• Exercise directions
Locate each line in the records below that contains the string "maximum" and copy those lines out.

• Records
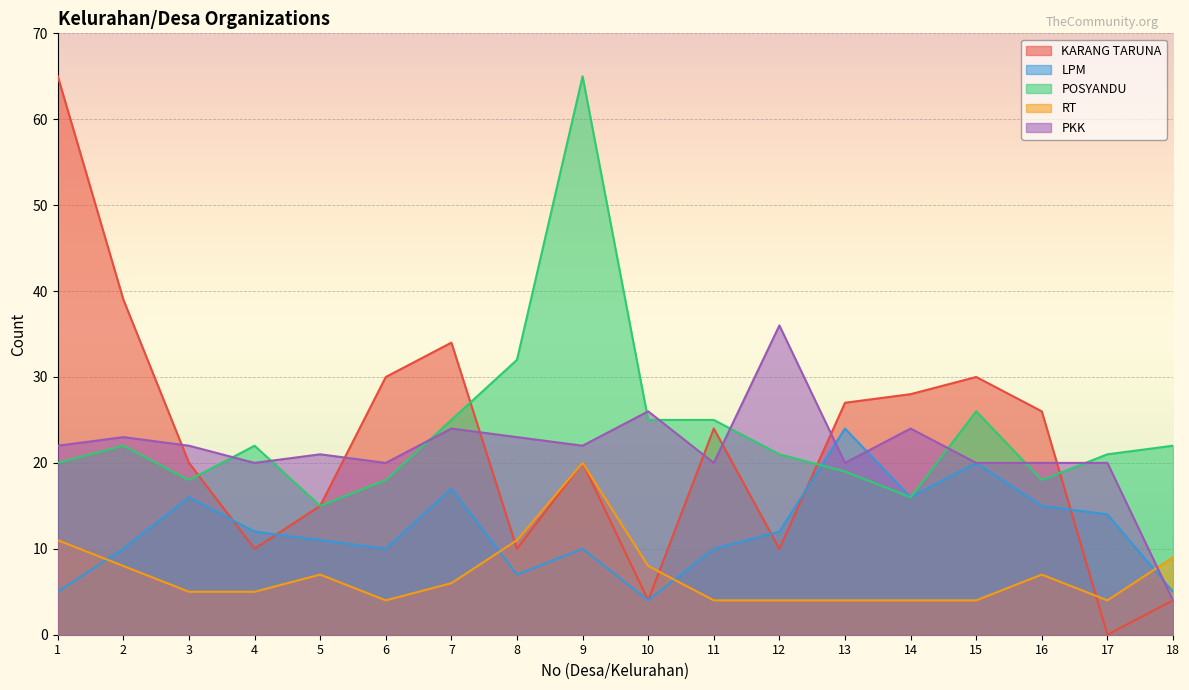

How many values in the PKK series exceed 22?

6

==

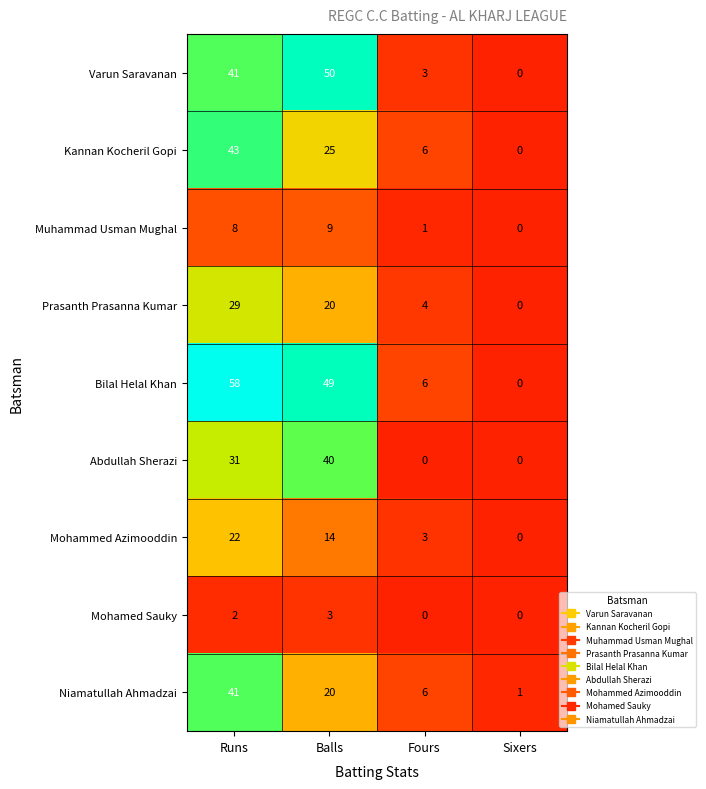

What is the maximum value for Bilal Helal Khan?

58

--

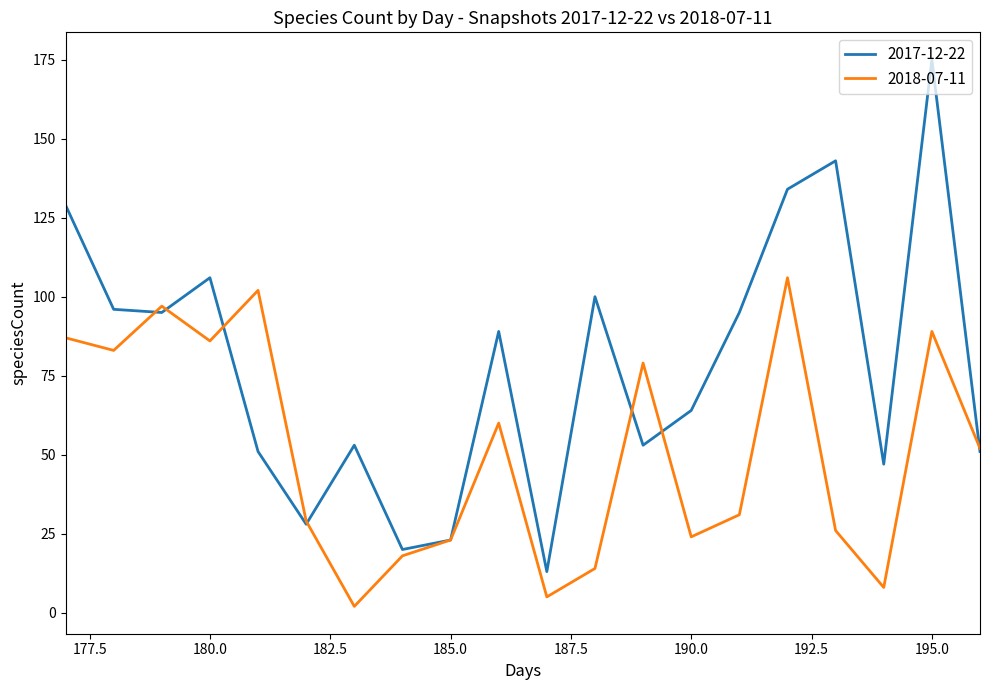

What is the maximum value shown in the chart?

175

• Answer to this exercise
What is the maximum value for Bilal Helal Khan?
What is the maximum value shown in the chart?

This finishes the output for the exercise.